What this task involves: Convert every line of all the records below into a JSON list of strings, one string per line, leaving out any blank lines.

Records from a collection

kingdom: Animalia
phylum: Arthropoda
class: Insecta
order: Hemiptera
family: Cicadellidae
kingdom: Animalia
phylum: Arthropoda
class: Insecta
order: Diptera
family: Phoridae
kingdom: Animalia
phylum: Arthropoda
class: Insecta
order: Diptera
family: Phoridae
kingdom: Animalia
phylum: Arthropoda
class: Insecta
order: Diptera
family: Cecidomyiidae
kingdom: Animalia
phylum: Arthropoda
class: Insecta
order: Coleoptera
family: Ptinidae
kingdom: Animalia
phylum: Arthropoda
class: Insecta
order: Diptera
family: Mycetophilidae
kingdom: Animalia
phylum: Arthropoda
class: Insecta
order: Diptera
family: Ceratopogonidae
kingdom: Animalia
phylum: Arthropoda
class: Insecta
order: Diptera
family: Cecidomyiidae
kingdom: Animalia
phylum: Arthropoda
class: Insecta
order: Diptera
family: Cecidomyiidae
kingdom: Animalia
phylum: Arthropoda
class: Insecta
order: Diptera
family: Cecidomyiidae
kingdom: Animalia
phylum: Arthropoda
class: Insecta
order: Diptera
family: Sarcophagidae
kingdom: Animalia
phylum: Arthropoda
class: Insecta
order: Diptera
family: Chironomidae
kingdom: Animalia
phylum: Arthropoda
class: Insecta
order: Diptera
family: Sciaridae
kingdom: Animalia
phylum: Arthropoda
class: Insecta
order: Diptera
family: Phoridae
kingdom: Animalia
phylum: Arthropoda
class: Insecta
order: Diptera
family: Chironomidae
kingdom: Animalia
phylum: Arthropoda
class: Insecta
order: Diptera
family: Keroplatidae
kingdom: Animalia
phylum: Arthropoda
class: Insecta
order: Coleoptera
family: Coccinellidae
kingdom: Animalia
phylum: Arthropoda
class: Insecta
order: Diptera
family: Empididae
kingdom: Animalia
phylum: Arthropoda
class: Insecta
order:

Complete output:
[
  "kingdom: Animalia",
  "phylum: Arthropoda",
  "class: Insecta",
  "order: Hemiptera",
  "family: Cicadellidae",
  "kingdom: Animalia",
  "phylum: Arthropoda",
  "class: Insecta",
  "order: Diptera",
  "family: Phoridae",
  "kingdom: Animalia",
  "phylum: Arthropoda",
  "class: Insecta",
  "order: Diptera",
  "family: Phoridae",
  "kingdom: Animalia",
  "phylum: Arthropoda",
  "class: Insecta",
  "order: Diptera",
  "family: Cecidomyiidae",
  "kingdom: Animalia",
  "phylum: Arthropoda",
  "class: Insecta",
  "order: Coleoptera",
  "family: Ptinidae",
  "kingdom: Animalia",
  "phylum: Arthropoda",
  "class: Insecta",
  "order: Diptera",
  "family: Mycetophilidae",
  "kingdom: Animalia",
  "phylum: Arthropoda",
  "class: Insecta",
  "order: Diptera",
  "family: Ceratopogonidae",
  "kingdom: Animalia",
  "phylum: Arthropoda",
  "class: Insecta",
  "order: Diptera",
  "family: Cecidomyiidae",
  "kingdom: Animalia",
  "phylum: Arthropoda",
  "class: Insecta",
  "order: Diptera",
  "family: Cecidomyiidae",
  "kingdom: Animalia",
  "phylum: Arthropoda",
  "class: Insecta",
  "order: Diptera",
  "family: Cecidomyiidae",
  "kingdom: Animalia",
  "phylum: Arthropoda",
  "class: Insecta",
  "order: Diptera",
  "family: Sarcophagidae",
  "kingdom: Animalia",
  "phylum: Arthropoda",
  "class: Insecta",
  "order: Diptera",
  "family: Chironomidae",
  "kingdom: Animalia",
  "phylum: Arthropoda",
  "class: Insecta",
  "order: Diptera",
  "family: Sciaridae",
  "kingdom: Animalia",
  "phylum: Arthropoda",
  "class: Insecta",
  "order: Diptera",
  "family: Phoridae",
  "kingdom: Animalia",
  "phylum: Arthropoda",
  "class: Insecta",
  "order: Diptera",
  "family: Chironomidae",
  "kingdom: Animalia",
  "phylum: Arthropoda",
  "class: Insecta",
  "order: Diptera",
  "family: Keroplatidae",
  "kingdom: Animalia",
  "phylum: Arthropoda",
  "class: Insecta",
  "order: Coleoptera",
  "family: Coccinellidae",
  "kingdom: Animalia",
  "phylum: Arthropoda",
  "class: Insecta",
  "order: Diptera",
  "family: Empididae",
  "kingdom: Animalia",
  "phylum: Arthropoda",
  "class: Insecta",
  "order:"
]